### Exercise
Using the records below, give again exactly the lines from the line that contains "X436154Y96233D02*" through the line that contains "X458005Y128517D02*", both ends included, and only those.

(Electronic design files)
*** Begin section ***
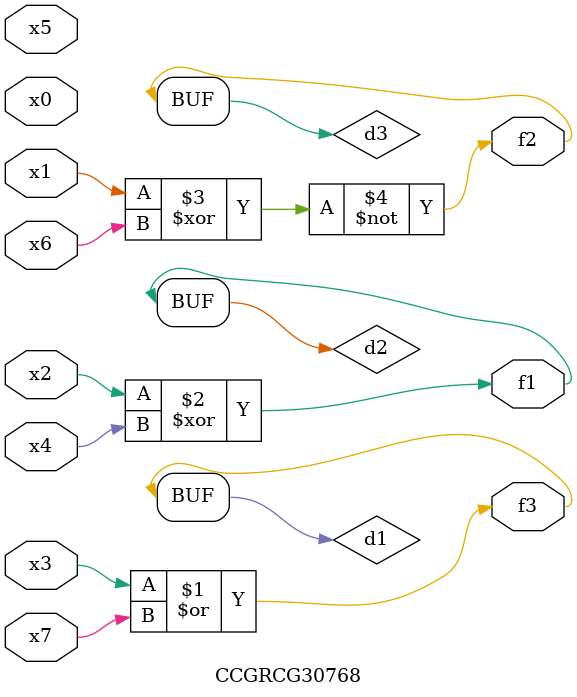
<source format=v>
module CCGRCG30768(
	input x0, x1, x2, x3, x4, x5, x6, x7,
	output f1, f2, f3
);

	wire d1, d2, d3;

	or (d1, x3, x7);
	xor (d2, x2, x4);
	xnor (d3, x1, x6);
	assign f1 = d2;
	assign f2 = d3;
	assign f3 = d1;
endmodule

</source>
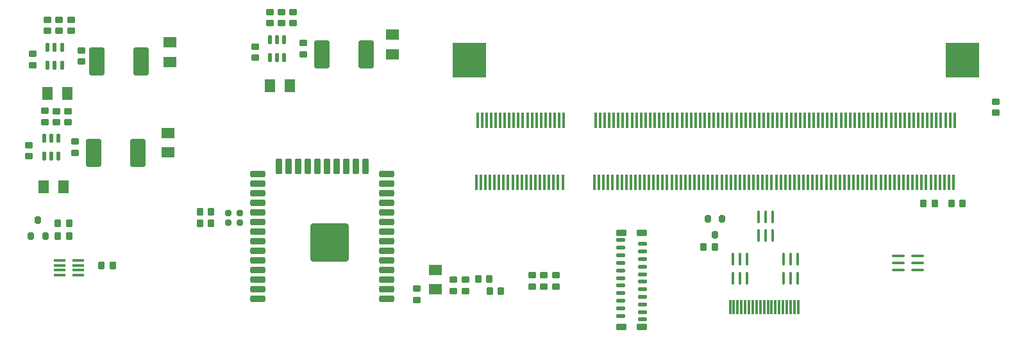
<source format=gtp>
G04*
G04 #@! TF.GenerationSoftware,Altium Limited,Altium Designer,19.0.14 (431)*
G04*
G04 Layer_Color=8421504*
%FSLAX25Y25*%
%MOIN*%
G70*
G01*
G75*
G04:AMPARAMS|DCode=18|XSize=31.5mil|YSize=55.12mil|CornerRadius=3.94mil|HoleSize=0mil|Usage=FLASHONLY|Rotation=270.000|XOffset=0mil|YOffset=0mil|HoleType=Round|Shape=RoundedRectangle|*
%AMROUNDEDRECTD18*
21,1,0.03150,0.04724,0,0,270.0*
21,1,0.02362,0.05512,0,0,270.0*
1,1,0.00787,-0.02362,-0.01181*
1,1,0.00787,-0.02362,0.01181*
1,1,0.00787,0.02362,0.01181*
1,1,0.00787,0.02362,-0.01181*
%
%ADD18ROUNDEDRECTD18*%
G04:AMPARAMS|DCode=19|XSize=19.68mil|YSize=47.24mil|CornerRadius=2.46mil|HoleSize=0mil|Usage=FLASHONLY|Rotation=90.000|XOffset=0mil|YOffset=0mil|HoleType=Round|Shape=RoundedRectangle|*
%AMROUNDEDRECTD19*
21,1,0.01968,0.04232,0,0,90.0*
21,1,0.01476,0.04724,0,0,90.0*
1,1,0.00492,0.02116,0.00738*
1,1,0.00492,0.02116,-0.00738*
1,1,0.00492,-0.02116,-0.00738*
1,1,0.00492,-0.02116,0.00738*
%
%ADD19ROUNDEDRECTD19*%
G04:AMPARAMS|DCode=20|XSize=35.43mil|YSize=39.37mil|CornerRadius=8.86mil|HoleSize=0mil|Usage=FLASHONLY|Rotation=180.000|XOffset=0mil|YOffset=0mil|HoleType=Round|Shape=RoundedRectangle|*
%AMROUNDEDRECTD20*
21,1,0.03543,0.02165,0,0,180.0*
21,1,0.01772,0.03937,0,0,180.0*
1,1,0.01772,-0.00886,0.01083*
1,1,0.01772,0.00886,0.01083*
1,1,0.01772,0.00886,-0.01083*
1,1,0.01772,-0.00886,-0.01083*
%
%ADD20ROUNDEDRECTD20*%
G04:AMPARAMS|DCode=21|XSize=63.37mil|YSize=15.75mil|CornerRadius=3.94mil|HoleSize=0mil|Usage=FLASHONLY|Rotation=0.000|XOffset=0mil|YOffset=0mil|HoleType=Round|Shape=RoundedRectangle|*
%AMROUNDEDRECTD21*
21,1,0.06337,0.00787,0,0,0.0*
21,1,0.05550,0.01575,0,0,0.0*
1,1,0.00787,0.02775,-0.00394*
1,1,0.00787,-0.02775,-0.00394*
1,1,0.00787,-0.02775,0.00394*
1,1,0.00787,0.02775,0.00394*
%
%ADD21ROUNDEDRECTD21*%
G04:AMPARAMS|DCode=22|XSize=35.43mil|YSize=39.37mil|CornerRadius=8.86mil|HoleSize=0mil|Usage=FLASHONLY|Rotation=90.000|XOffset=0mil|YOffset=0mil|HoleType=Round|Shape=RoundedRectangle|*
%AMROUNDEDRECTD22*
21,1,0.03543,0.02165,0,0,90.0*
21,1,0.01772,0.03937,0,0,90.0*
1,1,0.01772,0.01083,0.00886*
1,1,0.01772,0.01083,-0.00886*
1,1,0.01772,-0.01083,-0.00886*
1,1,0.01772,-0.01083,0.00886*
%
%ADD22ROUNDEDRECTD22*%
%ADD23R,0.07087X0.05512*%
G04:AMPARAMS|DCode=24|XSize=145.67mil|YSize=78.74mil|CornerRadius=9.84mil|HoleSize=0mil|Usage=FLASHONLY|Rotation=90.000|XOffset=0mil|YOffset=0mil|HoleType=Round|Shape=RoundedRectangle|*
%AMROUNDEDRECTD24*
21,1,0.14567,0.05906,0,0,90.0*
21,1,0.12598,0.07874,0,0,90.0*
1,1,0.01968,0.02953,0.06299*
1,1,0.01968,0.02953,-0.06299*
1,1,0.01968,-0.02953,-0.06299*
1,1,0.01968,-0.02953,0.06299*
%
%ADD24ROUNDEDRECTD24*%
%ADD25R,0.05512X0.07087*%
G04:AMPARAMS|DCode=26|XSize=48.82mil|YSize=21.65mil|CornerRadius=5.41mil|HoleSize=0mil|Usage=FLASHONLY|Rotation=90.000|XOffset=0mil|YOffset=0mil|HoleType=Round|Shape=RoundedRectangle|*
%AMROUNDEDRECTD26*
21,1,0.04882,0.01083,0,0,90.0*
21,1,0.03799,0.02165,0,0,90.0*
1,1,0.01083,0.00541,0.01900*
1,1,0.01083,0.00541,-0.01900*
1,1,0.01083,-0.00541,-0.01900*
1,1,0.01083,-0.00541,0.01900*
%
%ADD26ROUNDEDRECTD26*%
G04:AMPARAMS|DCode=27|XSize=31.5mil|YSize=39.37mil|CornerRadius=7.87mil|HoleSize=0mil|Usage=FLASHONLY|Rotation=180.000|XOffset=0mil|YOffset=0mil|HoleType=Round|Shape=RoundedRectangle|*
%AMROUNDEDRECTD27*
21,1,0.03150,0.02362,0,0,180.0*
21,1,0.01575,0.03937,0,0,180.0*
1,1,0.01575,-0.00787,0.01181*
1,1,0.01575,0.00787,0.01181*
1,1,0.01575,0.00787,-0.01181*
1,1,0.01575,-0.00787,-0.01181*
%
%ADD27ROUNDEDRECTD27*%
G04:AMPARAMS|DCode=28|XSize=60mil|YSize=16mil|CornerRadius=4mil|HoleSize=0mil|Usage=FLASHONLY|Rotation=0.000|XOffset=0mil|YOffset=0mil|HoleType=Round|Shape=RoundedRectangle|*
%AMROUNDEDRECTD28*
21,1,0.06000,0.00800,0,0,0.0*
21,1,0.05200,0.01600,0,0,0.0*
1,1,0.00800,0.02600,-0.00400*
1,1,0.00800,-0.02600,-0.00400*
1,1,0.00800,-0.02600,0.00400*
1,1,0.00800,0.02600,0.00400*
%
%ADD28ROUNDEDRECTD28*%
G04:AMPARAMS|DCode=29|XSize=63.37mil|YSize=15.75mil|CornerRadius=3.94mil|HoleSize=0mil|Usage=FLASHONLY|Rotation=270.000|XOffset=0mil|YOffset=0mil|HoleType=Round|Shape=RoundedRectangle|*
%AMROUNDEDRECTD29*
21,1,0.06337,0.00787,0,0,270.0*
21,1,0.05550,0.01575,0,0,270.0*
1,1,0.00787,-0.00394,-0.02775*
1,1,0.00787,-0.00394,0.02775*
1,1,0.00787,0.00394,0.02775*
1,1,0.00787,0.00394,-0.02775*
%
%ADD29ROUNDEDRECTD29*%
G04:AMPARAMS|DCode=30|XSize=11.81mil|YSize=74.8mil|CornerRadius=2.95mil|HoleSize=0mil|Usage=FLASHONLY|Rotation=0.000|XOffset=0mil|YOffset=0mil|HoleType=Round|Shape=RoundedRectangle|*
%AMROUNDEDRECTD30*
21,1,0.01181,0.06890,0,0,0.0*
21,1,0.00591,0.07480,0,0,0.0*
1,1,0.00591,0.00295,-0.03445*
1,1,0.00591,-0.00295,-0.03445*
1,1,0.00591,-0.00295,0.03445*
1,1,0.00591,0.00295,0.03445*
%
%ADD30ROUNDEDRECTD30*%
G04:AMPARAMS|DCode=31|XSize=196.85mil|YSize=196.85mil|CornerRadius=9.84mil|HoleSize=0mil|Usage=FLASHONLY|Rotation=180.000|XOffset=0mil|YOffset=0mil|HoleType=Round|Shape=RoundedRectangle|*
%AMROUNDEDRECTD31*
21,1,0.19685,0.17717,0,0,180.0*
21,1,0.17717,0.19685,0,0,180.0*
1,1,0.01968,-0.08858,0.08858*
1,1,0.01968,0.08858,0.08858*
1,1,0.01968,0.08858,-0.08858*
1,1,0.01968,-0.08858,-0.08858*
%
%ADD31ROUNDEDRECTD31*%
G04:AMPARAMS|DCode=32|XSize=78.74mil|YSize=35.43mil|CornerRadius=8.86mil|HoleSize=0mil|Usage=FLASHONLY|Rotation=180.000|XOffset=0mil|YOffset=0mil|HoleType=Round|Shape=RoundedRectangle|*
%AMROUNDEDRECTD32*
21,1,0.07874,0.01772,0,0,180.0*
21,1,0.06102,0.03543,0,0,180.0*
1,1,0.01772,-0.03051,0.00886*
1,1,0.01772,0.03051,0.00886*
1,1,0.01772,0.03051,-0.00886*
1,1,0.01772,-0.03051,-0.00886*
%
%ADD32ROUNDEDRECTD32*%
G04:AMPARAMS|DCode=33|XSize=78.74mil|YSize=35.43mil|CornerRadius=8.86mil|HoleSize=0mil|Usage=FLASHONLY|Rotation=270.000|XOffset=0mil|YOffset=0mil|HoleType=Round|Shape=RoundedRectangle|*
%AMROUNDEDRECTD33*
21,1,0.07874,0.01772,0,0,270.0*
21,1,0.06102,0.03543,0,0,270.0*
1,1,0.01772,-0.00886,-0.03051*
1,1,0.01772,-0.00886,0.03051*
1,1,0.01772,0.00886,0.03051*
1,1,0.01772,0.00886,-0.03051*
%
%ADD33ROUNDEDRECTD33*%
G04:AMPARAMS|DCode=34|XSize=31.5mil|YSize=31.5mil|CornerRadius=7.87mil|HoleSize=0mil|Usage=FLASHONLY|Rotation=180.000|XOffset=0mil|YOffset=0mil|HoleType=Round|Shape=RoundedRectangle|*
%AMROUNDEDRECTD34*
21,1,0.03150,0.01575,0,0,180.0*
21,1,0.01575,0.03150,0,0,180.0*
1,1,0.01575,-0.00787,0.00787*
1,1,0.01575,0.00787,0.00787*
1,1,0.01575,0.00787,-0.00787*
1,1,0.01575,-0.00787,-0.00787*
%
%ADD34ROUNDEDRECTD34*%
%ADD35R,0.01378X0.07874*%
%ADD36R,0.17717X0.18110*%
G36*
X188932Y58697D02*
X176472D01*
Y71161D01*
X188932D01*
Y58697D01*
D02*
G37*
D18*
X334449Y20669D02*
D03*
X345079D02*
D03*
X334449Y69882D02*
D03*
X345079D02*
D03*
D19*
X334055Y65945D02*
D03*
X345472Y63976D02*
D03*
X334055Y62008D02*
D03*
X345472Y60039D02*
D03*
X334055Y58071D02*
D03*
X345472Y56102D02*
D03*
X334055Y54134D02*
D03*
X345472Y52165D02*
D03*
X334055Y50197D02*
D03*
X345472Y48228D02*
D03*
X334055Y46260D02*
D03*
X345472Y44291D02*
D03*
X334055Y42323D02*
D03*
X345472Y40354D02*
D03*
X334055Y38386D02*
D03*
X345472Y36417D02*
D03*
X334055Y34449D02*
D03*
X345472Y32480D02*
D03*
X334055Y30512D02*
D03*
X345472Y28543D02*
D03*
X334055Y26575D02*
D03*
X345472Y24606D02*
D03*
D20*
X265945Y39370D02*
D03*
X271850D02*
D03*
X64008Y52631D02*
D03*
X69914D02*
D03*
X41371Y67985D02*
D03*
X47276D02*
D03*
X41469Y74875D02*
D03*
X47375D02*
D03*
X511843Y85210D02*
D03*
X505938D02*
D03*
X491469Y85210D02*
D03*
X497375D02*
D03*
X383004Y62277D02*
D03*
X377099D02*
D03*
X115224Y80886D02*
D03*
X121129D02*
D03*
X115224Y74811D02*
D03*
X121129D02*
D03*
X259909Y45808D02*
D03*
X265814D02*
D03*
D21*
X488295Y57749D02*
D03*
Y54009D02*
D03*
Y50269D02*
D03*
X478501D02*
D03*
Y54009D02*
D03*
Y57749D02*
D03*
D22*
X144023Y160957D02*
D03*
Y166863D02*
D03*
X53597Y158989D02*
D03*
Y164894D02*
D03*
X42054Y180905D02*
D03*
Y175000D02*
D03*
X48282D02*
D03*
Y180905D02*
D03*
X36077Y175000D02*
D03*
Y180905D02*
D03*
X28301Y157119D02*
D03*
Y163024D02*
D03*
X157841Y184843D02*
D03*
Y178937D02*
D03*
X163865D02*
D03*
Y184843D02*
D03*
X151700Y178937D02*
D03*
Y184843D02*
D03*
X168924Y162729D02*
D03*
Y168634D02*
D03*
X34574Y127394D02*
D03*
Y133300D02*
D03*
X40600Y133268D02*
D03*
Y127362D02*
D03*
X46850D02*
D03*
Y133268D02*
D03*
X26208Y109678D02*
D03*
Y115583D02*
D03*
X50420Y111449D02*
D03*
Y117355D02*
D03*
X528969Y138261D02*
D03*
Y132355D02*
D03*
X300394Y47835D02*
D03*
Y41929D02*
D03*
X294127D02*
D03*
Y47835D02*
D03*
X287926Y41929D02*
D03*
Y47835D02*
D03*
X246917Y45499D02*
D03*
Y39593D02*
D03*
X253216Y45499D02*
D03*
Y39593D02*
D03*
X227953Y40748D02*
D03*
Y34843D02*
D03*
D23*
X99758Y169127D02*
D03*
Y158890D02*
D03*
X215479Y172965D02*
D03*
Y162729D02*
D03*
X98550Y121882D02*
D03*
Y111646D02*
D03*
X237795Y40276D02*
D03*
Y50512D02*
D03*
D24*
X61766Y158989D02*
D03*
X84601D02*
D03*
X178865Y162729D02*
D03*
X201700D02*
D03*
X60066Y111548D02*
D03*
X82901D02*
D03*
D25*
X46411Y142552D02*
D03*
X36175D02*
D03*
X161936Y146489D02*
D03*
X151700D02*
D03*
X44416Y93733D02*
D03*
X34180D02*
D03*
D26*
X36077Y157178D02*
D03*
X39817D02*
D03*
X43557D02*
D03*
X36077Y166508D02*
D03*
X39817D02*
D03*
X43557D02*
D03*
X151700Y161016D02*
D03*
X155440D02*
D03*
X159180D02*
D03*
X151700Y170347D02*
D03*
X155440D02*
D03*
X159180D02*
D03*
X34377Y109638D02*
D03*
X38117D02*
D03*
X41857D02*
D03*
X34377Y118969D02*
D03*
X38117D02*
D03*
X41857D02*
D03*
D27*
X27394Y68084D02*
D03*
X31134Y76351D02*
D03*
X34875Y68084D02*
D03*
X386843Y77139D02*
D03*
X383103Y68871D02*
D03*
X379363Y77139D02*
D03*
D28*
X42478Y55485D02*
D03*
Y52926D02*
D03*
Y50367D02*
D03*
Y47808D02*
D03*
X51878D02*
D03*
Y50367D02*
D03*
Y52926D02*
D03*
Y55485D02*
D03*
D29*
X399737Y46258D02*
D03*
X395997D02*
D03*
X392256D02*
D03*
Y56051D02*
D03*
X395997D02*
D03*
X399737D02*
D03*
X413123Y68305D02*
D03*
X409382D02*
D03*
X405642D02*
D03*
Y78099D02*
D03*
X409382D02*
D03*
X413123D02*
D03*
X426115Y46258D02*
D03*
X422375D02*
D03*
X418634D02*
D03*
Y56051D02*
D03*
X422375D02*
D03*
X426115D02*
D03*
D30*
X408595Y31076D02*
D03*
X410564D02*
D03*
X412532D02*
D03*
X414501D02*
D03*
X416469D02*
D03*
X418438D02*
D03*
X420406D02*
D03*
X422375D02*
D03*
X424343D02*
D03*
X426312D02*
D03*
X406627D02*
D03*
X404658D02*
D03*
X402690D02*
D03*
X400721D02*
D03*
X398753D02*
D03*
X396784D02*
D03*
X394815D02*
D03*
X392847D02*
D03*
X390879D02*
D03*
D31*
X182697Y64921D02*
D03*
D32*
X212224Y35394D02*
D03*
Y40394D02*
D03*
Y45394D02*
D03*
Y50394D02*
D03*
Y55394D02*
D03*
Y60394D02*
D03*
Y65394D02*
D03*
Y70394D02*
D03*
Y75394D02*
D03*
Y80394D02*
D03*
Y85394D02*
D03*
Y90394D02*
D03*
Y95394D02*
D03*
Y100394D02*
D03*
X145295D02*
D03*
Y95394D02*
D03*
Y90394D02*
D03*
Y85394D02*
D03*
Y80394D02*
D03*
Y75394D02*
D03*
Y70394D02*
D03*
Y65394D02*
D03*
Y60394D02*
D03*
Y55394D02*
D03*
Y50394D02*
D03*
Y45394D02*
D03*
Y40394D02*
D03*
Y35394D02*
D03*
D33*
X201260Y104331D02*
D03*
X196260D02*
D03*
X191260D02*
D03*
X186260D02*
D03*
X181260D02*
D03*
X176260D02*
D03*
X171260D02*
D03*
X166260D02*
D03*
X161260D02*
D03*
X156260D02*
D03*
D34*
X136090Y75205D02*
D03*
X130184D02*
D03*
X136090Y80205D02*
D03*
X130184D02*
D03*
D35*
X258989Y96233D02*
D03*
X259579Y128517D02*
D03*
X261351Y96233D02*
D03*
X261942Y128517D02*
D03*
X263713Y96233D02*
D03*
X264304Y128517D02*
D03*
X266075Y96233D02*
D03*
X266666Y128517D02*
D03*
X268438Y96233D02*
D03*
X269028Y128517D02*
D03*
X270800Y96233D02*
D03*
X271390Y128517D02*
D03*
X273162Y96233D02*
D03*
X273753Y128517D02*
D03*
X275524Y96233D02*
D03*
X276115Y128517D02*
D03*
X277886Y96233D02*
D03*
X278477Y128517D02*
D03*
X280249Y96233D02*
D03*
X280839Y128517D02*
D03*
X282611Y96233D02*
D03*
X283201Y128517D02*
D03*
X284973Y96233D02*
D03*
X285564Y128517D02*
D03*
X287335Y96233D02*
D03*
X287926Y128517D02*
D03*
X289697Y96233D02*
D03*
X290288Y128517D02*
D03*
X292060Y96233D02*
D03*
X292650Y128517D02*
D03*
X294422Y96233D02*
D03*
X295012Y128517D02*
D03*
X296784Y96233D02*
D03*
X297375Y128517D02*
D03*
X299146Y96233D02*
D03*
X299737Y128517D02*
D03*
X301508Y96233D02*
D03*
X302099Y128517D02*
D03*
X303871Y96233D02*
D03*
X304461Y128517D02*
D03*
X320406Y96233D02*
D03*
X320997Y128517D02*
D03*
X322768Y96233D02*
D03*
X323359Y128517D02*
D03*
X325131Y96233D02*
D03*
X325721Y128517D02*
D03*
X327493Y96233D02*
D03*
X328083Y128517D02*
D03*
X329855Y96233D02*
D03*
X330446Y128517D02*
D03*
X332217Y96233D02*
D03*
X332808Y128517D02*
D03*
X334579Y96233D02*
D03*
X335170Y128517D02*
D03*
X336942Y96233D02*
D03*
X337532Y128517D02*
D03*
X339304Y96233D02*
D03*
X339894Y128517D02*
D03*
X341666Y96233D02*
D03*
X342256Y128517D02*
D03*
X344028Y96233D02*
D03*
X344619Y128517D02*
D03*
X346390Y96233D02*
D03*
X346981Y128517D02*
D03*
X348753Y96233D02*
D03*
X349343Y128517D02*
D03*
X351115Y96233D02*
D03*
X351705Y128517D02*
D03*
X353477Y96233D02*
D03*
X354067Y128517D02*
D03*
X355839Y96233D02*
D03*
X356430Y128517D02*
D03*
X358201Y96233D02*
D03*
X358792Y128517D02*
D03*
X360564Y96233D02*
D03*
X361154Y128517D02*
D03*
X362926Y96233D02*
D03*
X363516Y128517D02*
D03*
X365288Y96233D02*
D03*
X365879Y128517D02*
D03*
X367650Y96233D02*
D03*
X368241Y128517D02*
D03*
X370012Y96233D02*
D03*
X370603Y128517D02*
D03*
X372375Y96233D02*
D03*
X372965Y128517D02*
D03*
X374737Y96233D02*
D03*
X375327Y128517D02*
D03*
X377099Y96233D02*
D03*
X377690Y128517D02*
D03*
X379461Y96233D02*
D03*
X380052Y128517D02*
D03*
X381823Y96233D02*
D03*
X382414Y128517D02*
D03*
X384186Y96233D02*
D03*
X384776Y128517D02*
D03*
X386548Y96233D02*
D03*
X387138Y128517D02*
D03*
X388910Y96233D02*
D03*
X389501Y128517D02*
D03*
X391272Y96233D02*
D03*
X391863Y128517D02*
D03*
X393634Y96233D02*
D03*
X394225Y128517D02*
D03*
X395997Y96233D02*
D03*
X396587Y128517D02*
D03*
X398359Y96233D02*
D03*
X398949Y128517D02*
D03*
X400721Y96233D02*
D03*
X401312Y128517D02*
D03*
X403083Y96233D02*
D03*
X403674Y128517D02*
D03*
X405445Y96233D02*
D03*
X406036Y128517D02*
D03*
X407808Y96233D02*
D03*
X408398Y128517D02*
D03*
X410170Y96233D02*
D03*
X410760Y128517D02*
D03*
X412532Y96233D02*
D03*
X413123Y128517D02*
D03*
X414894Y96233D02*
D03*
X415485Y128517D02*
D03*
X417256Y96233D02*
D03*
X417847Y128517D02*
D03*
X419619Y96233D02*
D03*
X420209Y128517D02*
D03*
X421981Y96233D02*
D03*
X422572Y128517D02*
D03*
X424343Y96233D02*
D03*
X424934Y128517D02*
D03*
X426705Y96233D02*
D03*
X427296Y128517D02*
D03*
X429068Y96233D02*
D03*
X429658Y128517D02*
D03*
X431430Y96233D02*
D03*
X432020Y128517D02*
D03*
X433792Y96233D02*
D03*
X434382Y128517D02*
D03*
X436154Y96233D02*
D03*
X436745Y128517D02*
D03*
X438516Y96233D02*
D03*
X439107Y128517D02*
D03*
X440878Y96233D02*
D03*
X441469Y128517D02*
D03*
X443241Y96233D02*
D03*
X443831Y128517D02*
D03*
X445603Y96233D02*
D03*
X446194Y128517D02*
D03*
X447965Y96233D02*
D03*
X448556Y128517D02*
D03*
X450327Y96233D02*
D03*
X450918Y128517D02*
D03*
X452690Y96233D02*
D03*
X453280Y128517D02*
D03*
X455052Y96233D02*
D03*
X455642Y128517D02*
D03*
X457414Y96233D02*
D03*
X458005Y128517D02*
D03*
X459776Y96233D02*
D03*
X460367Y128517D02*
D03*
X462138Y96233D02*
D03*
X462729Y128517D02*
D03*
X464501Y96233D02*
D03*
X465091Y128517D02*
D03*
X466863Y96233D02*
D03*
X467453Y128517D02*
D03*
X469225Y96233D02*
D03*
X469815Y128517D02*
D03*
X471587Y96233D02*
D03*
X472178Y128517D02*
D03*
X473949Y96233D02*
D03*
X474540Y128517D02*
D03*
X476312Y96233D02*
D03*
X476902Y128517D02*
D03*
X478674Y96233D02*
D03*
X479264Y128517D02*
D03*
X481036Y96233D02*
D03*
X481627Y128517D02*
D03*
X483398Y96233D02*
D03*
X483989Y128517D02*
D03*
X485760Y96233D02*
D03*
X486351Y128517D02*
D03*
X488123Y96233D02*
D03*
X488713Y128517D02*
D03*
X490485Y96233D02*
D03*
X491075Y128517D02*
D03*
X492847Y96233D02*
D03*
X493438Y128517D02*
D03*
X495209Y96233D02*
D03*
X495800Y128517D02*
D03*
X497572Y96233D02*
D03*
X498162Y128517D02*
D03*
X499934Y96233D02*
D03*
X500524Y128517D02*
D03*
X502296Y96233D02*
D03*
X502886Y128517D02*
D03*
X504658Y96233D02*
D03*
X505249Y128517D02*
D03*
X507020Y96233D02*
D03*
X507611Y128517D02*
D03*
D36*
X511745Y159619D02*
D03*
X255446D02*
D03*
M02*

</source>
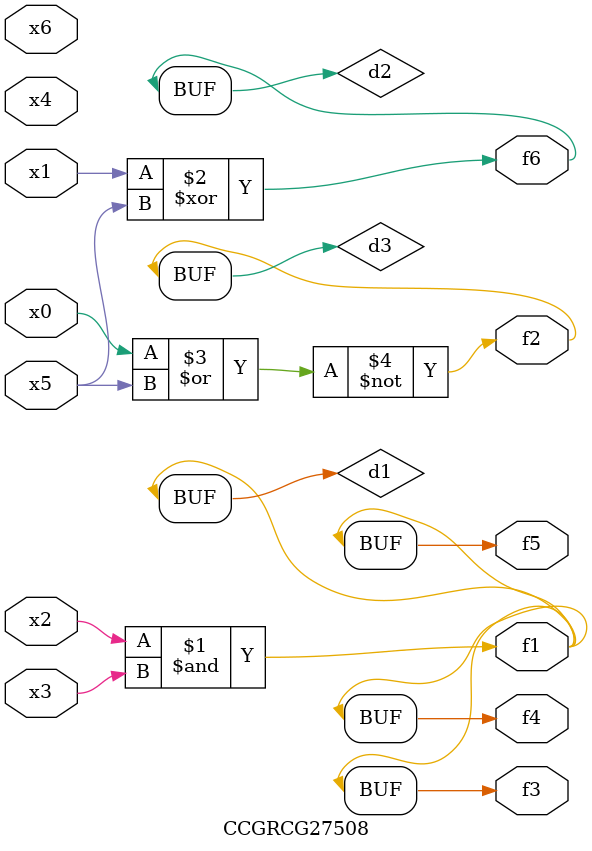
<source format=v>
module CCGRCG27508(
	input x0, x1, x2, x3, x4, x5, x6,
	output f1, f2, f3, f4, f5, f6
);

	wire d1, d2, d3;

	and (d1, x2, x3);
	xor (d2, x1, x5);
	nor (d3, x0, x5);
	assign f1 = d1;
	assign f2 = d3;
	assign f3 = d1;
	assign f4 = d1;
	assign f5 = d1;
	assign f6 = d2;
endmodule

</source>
*** End section ***
### Written solution
X436154Y96233D02*
D03*
X436745Y128517D02*
D03*
X438516Y96233D02*
D03*
X439107Y128517D02*
D03*
X440878Y96233D02*
D03*
X441469Y128517D02*
D03*
X443241Y96233D02*
D03*
X443831Y128517D02*
D03*
X445603Y96233D02*
D03*
X446194Y128517D02*
D03*
X447965Y96233D02*
D03*
X448556Y128517D02*
D03*
X450327Y96233D02*
D03*
X450918Y128517D02*
D03*
X452690Y96233D02*
D03*
X453280Y128517D02*
D03*
X455052Y96233D02*
D03*
X455642Y128517D02*
D03*
X457414Y96233D02*
D03*
X458005Y128517D02*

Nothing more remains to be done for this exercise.